Created by the Government of Canada to fund research infrastructure, the Canada Foundation for Innovation (CFI) will fund the expansion of UBC Dentistry’s bioimaging facility for bone imaging and analysis. The British Columbia Knowledge Development Fund (BCKDF) has provided matching funds.

Bioimaging Centre

Dentistry’s current bioimaging facility will be expanded into a state-of-the-art centre for all UBC researchers—to be called the Centre for High-Throughput Phenogenomics. New equipment will replace aging microscopy apparatus over 40 years old. Highlights will include a new suite of 3D imaging equipment, a tandem mass spectrometer, computer hardware and software, and improved animal facilities. A 279 sq. m (3,000 sq. ft.) renovation to the third floor of the John B. Macdonald Building will accommodate equipment and scientific functions.

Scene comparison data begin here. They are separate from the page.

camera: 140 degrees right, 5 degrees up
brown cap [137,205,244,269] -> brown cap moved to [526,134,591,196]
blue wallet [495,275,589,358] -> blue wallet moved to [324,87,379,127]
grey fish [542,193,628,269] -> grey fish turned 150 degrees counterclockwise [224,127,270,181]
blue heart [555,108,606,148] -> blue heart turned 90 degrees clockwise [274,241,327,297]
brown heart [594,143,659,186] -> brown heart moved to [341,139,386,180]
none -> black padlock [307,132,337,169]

The funds from the CFI and BCKDF will support the $9.4 million facility for multiple interdisciplinary, high-impact research projects involving protein analysis and imaging techniques. Researchers will see benefits with higher quality images and data with faster processing times.

Two research clusters with ten investigators are committed to developing the centre. One research cluster is focused on the biological processes regulating bone destruction associated with arthritis (skeletal bone) and periodontitis (oral bone). The second cluster’s research is focused on skeletal and craniofacial bone development biology and stem cell bone regeneration.

Bioimaging Centre

“The success in securing this funding is due to the outstanding reputations of the investigators—they were co-applicants of the CFI grant application and the strength of its success,” said Dr. Edward Putnins, professor and associate dean, Research, Graduate and Postgraduate Studies. Putnins and the co-applicants presented their innovative cross-discipline, cross-platform approach for studying hard connective tissue and won the support necessary to create not only an advanced facility, but one populated by a dynamic research team. This combination is unique in Canada.

Problems with bone, either developmental anomalies or destructive diseases, have a high incidence in the Canadian population, with associated major morbidity for the patients.